Do you usually watch the Oscars?
Did you predict the winners correctly?
What were your favorite moments?

Birdman (2014)

Oh, where do I start with Birdman. It was so different, so bold, so ambitious, but it pulled off what it was looking to achieve so perfectly.

The thought I had consistently throughout this film was how meta it is. The film was a really thoughtful satire about acting, theater, Hollywood, critics, Michael Keaton’s career, and more. Extremely self-aware, extremely reflective. So good.

I don’t want to spoil anything, but one of my favorite things about this film was how it played with audience expectations. I’ll talk more about it after the trailer, but let me tease you by saying it reminded me of Magritte. This movie was so introspective that it made me think of surrealist art. My friends and I left the theater feeling like we had left one of our humanities seminars in college.

First of all, it stars Michael Keaton as Riggan Thompson, a washed up actor who previously found fame starring in comic book superhero films “Birdman”. You did hear me mention that this film satirizes Michael Keaton’s acting career, right?

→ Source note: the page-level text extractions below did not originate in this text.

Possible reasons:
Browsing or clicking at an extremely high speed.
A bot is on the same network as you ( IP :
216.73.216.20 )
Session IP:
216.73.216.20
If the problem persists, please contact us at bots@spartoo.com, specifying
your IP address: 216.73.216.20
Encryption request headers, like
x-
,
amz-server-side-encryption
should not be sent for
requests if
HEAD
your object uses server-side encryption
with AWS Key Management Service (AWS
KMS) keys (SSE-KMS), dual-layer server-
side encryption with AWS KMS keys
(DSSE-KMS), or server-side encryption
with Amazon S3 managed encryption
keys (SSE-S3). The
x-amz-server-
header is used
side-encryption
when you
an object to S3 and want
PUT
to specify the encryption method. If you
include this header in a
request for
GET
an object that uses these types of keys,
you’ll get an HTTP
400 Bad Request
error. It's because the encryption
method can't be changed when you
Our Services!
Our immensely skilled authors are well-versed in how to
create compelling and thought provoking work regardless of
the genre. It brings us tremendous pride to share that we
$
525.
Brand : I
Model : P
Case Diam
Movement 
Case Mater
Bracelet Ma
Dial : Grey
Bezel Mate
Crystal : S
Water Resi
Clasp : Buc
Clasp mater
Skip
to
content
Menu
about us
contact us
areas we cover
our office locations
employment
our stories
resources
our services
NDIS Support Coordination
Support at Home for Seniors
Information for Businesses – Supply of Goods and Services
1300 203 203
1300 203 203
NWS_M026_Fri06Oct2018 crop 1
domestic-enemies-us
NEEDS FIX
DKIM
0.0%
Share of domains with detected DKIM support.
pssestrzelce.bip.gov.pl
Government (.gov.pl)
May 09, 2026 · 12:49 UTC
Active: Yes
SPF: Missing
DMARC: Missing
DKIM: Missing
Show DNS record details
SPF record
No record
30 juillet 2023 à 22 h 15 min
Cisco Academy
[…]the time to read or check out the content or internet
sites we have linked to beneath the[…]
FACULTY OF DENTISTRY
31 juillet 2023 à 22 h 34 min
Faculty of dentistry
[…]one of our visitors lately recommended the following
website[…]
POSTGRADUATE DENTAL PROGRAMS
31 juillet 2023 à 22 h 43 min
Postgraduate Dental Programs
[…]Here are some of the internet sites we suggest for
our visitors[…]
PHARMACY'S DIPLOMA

Maybe it would have been a more subtle satire if they had cast a different actor, but it was so perfect with Keaton playing the role himself. (For those not in the know, Michael Keaton is most famous for playing Batman in Tim Burton’s films Batman and Batman Returns.) The movie mirrors his career very closely; at one point, he cites how the last Birdman movie he did was in 1992, which is the year that Batman Returns was released.

Michael Keaton is great. What a stupendous performance. I really know him best from Beetlejuice, actually, but this has really opened my eyes to Michael Keaton as an actor. Amazing comeback performance. He delivers so simply but deliberately. Just excellent work on his part.

I loved this movie stylistically. The pseudo-one-take style made for really great transitions that I was a big fan of. One criticism is that the shakiness of the camerawork would get distracting. It really lent an indie film feeling to it, not really in a good way. It would seem amateurish at times, to have tight shots that were wavering over an actor’s face.

But speaking of these tight shots, I really appreciated the emphasis on the actors’ monologues in this. Combined with the seamless cinematography, the monologues added to the theater feeling of this movie, which I found refreshing. How often do you watch a movie that feels a bit like watching a play? Even when Hollywood adapts plays for films, you lose that. I loved this.

I also have to really commend Edward Norton. I haven’t seen a film of his in a long while and this performance is pretty different from the ones I’ve seen in the past. He plays Mike Shiner, a diva stage actor who is incapable of much else but acting. I forgot how much I love watching Edward Norton. He is the secondary protagonist, I would argue, for this film. While he is the source of most of the comic moments in the film, there’s this darkness in his character that we see slowly being resolved over the course of the movie. This is the kind of role that makes you an Edward Norton fan, trust me.

Director Alejandro González Iñárritu did a great job and I appreciated many of his little deliberate touches. For example, in the opening shot, we see a brief glimpse – maybe a one-second cutaway – of jellyfish on the beach. If you weren’t paying attention, you wouldn’t have know what it was or you would have missed it completely. By the end of the movie, we know what this moment was, it is significant. Little things like this are so pleasing to me in movies, tying little ends together at the beginning and end of a film.